◆ Task prompt: Write out the lines below word for word, starting with the first line and stopping after the one that contains "их семьи, позволит не допустить негативных".

╭─ Information supplied

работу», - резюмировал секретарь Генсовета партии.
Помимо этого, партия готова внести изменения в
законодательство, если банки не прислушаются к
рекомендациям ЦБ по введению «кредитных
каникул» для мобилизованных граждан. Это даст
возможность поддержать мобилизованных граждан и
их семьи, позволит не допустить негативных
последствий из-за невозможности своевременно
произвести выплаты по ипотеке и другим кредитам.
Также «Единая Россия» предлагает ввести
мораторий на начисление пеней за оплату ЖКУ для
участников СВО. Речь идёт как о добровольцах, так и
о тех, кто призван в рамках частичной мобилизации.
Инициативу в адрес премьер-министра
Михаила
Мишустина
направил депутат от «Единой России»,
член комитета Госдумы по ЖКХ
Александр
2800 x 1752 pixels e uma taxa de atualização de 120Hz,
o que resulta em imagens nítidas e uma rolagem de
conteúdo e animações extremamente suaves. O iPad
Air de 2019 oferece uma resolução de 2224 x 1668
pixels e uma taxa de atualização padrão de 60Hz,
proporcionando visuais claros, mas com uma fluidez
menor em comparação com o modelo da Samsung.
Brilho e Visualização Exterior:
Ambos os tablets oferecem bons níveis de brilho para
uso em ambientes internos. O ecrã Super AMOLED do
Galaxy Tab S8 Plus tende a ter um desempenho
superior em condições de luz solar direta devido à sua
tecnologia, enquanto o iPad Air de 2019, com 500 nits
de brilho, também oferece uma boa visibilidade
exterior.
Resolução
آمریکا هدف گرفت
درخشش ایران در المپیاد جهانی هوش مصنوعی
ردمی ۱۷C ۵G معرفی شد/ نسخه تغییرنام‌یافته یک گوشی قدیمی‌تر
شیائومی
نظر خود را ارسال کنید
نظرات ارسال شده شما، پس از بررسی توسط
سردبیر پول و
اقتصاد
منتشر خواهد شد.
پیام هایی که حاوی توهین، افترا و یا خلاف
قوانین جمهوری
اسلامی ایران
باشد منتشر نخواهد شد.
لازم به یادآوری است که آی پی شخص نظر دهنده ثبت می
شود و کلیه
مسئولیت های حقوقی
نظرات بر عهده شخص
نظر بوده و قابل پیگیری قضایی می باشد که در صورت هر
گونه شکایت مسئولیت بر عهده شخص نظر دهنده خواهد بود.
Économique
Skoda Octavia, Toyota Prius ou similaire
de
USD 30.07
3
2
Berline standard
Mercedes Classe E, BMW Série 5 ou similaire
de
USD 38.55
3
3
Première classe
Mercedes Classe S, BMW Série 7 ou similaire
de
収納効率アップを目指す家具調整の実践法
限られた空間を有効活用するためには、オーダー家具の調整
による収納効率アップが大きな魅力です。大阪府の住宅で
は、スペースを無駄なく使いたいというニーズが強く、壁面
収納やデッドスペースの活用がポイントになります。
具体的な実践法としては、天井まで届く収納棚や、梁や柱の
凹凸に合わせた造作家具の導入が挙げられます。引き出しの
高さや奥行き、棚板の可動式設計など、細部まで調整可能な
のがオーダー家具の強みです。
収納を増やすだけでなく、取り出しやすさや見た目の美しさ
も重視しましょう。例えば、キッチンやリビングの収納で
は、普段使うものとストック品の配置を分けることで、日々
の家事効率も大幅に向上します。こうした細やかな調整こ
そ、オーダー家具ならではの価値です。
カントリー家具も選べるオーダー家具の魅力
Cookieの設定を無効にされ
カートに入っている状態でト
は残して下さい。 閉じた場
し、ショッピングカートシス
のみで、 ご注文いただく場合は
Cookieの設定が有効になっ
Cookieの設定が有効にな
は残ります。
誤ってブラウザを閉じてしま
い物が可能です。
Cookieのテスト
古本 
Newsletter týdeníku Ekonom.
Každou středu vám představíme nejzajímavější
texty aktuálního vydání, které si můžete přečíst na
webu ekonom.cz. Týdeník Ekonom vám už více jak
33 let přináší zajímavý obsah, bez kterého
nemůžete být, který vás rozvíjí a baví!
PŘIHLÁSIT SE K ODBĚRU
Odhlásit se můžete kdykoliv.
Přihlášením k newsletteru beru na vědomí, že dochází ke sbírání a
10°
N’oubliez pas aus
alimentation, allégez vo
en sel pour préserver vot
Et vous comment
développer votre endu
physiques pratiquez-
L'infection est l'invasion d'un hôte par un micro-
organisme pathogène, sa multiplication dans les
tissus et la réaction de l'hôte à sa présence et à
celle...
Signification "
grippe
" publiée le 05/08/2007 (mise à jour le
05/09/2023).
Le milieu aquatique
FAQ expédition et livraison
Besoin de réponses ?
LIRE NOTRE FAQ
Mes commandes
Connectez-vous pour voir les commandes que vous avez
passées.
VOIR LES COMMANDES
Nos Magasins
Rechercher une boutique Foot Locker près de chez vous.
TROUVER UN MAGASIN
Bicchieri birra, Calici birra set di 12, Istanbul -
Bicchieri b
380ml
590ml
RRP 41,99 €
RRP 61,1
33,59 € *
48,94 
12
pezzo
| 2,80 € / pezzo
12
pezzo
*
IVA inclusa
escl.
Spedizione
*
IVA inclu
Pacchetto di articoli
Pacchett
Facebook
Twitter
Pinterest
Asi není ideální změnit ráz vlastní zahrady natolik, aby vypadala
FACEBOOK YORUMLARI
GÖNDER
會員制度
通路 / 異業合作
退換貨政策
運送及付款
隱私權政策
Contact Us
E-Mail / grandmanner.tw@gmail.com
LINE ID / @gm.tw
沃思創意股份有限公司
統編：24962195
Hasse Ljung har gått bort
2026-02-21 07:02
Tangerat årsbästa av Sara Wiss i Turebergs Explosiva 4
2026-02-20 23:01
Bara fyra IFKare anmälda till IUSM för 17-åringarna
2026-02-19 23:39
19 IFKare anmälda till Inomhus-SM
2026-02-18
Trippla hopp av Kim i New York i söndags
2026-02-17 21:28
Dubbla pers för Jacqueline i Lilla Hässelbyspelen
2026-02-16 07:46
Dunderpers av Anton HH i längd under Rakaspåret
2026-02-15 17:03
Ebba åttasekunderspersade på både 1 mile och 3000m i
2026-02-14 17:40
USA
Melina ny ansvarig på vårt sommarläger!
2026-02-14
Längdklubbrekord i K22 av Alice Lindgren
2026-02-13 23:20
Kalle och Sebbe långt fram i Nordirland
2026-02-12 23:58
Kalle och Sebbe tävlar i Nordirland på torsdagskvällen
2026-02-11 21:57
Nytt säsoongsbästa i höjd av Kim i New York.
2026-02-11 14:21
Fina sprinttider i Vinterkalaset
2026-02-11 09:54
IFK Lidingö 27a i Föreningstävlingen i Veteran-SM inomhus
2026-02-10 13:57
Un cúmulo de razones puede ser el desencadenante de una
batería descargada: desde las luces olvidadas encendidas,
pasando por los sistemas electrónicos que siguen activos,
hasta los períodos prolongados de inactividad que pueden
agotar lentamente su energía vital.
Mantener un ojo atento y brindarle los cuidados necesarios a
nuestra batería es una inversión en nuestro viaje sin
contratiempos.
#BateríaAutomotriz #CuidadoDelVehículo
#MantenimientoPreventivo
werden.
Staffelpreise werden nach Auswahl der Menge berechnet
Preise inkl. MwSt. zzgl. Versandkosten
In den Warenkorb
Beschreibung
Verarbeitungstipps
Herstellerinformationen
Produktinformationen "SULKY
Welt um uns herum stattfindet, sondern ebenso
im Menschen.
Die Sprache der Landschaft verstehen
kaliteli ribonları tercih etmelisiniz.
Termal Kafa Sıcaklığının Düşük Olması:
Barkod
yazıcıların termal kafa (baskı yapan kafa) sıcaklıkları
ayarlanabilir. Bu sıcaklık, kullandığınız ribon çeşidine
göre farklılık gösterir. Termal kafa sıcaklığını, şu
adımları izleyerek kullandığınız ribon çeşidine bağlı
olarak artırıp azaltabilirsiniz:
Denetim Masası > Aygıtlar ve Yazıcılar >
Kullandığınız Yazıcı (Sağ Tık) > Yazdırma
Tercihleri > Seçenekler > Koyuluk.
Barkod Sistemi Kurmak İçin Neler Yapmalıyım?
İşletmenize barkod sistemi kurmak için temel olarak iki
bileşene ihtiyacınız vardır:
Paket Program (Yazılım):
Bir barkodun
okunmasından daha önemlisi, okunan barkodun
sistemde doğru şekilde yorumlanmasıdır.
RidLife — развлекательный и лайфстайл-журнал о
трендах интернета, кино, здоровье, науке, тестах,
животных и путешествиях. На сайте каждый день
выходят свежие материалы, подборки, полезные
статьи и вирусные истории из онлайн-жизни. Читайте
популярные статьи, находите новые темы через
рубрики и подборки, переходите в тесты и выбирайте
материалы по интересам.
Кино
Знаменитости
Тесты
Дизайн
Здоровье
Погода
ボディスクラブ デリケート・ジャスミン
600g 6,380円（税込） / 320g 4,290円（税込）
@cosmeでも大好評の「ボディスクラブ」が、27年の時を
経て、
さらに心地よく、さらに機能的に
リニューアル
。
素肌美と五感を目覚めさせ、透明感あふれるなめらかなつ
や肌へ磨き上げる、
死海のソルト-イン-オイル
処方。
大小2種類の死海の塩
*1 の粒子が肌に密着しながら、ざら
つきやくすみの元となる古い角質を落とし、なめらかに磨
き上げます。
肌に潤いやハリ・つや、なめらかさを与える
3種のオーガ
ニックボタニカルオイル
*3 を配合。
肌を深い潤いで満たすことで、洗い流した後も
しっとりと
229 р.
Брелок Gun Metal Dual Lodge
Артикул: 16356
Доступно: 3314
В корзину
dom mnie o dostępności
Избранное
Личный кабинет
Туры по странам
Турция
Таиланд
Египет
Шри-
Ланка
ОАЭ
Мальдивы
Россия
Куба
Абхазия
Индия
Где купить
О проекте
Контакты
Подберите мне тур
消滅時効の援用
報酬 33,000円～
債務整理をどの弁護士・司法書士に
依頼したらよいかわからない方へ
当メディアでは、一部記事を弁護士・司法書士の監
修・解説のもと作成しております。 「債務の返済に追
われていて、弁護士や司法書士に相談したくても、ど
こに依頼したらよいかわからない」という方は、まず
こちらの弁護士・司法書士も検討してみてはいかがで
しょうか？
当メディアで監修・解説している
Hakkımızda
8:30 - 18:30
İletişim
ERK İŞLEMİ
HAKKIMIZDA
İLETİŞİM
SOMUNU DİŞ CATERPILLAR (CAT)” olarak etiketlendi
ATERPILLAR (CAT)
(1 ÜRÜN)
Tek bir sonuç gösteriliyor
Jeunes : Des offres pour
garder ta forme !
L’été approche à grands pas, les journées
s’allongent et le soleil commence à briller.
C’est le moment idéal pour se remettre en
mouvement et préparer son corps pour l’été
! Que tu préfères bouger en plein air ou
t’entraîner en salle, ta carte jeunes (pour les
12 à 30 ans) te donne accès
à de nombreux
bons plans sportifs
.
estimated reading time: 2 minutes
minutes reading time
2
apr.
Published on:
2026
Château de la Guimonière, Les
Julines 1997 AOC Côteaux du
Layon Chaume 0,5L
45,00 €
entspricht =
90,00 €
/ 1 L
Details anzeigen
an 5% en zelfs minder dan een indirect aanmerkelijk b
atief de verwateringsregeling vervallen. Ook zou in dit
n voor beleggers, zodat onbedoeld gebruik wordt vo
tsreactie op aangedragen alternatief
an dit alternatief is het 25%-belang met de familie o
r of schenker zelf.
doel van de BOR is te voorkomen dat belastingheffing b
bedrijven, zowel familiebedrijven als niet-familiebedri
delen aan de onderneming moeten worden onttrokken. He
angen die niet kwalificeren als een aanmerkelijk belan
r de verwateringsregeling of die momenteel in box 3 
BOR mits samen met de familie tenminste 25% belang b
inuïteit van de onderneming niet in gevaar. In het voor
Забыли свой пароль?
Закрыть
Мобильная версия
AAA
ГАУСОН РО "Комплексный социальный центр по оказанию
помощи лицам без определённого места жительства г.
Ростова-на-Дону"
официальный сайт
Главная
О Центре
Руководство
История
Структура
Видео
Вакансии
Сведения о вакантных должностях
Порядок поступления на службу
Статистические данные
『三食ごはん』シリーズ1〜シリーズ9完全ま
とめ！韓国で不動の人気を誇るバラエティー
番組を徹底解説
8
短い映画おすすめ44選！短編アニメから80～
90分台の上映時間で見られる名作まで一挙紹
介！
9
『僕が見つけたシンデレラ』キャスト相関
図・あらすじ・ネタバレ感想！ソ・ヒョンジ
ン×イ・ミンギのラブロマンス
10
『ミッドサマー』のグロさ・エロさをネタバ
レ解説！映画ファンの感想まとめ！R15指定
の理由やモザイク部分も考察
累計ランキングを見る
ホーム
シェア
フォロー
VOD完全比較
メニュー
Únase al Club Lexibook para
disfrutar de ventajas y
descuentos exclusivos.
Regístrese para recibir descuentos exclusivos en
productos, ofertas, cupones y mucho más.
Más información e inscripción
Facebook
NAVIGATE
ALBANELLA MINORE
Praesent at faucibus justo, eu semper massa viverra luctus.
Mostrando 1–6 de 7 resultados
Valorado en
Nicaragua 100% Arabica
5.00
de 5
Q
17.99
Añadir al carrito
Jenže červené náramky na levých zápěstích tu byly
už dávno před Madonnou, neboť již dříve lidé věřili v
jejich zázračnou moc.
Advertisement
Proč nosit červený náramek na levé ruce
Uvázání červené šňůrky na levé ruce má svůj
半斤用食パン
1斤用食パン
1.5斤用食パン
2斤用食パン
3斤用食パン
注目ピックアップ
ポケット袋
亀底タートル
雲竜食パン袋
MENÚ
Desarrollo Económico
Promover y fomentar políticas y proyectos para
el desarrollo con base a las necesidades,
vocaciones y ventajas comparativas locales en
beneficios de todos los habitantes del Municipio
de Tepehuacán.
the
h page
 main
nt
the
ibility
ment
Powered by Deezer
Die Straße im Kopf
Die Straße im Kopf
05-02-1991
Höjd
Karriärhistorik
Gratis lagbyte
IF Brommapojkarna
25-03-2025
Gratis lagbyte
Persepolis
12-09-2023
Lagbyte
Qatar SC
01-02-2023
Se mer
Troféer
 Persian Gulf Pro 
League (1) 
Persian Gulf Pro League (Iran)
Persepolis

╰─

◆ Your response:
работу», - резюмировал секретарь Генсовета партии.
Помимо этого, партия готова внести изменения в
законодательство, если банки не прислушаются к
рекомендациям ЦБ по введению «кредитных
каникул» для мобилизованных граждан. Это даст
возможность поддержать мобилизованных граждан и
их семьи, позволит не допустить негативных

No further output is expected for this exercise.